There are also WiFi dimmer systems where you do indeed replace the wall switch (whether simple switch or manual dimmer) with a WiFi dimmer, and then use normal bulbs.
But for my system, the dimmer circuitry is internal in the bulb, and sealed. Any user that can replace a blown standard bulb can fit this, and the only exposure to electricity is to a pair of AAA batteries in the remote.
(*) For purists, the ceiling rose may well have power going to it even wwhe the switch is off. Power generally goes to the Rose permanently, and then to the switch and back, using the switched live to turn fitting on/off.
But you have to take the ceiling rose cover off to get and those and you do not do anything at all tto the rose to fit this dimmer system.
I get why you would think that. I'll drop you a PM later with an extra point or two.
But I now have two Echo devices 3rd gen Alexa), a standard Echo and a Dot. Several lights are controlled by them. They're Hue bulbs but White dimmers, not colour changing. I've just added Alexa-enabled wireless headphones (Sennheiser Momentum 3). I can wander round the house and indeed some of the garden with those, listening to just about anything. I have Amazon Prime (at the moment) as well as Music Unlimited (hence listening to anything) and Kindle Unlimited. And I'm on .... umm .... my fourth Kindle. Tempted by the new-ish one (Oasis?).
The Echo's have what boils to a Zigbee mini-hub sufficient to run Phillips Hue bulbs but if you want much more in the way of home automation it needs a separate Zigbee bridge.
@Saracen999 if you got a way to contain personal data from amazon, please drop me a hint or two on PM plz;)
I have iCue, and like a fool, forgetting the issues I had getting it to install last year, I hit the update button.
The installer hung at 65%.
Killing the process in task manager, left windows installer service running, and not able to be stopped. It also wouldn't allow the machine to reboot. Only a hard reset would regain access to the system.
This left a half installed application, which did not appear in the Windows Control panel. The only way to uninstall it was to boot to safe mode, then use Regedit.
I tried again.

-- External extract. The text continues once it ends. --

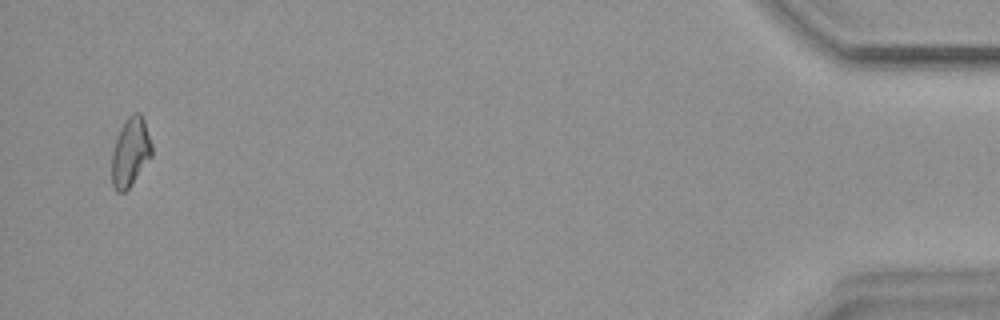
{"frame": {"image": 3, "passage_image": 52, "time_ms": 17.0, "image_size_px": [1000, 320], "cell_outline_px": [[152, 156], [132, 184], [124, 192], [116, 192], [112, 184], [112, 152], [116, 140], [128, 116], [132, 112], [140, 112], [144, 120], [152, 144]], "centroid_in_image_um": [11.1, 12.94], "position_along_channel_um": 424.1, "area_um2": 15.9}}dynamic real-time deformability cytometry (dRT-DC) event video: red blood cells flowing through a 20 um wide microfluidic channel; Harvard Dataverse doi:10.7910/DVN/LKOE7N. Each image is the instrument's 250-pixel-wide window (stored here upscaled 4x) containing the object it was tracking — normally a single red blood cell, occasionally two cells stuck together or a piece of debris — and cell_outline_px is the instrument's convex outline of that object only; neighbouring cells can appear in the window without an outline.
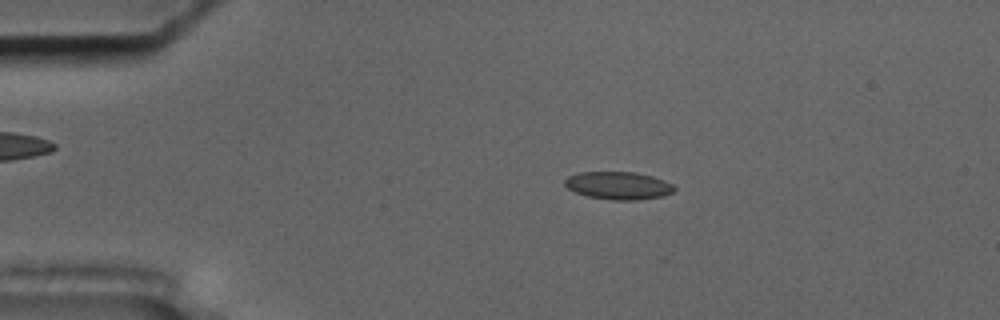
{"species": "common noctule bat (a hibernating species)", "species_latin": "Nyctalus noctula", "temperature_condition": "cold", "stored_images_in_passage": 57, "camera_frame_rate_fps": 3000, "um_per_image_px": 0.085, "animal": {"sex": "male", "body_mass_g": 17.5, "forearm_length_mm": 52.3}, "frame": {"image": 1, "passage_image": 11, "time_ms": 3.333, "image_size_px": [1000, 320], "cell_outline_px": [[676, 188], [672, 192], [664, 196], [636, 200], [612, 200], [588, 196], [576, 192], [568, 188], [564, 184], [564, 180], [568, 176], [576, 172], [636, 172], [652, 176], [664, 180], [672, 184]], "centroid_in_image_um": [52.56, 15.76], "position_along_channel_um": 32.4, "area_um2": 17.74}}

This time the installer recognised my peripherals and popped up another download/update box. I tried that method as well. The installer hung at 65%
Another hard reset, and this time I ensured that all other drivers were updated, and that all non-essential hardware was unplugged. (2nd SSD and optical)
Installer hangs at 65%
I tried an old version of CUE that I have previously had success with. Installer hung.
By this time the only way I can get the headphones to work at all, was to recover from a back up (April) and allow Windows to install it's own drivers.

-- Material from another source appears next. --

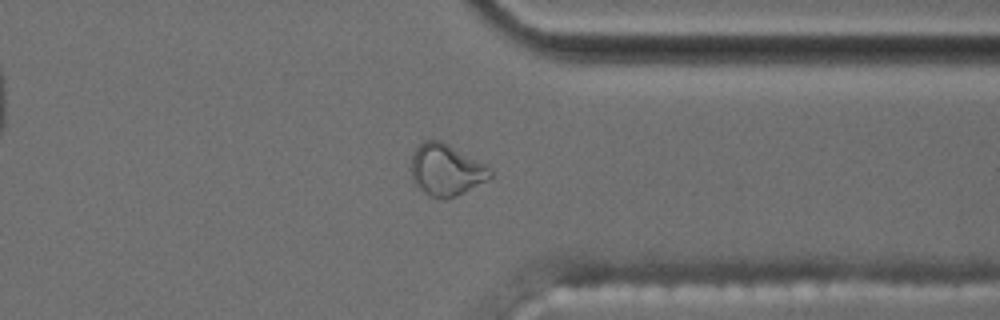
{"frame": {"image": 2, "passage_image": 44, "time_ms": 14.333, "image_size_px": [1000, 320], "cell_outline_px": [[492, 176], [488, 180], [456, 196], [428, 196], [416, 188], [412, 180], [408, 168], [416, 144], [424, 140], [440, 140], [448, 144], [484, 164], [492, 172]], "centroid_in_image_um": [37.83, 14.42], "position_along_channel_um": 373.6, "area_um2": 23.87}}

So now I have a functioning but only Stereo head set, and the profile I saved to the keyboard and the mouse just is stuck at default.
I presume you've tried clean-installing all the latest drivers for all the Corsair kit, and then tried clean-installing the latest iCUE?
But hey, at least you haven't had to reflash BIOS and completely clean-install Windows, so iCUE is still doing better than RGB Fusion!! :D
Yep - did the whole update everything then clean install - Nada
I did have to recover from a system image because it messed up the boot. So close
Absolutely agree there, I had a Gigabyte board with that awful software on it, was a pain to use.
Now I have a MSI board and a Wraith RGB cooler, for which I am using the coolermaster software for it.
So now I just let MSI Dragon Centre and Coolermaster Wraith software fight it out to who is controlling the fan RGB.
On start up dragon centre is controlling it then coolermaster software loads and takes over, at some point something must tick in the dragon centre and it takes control again and so on and so forth.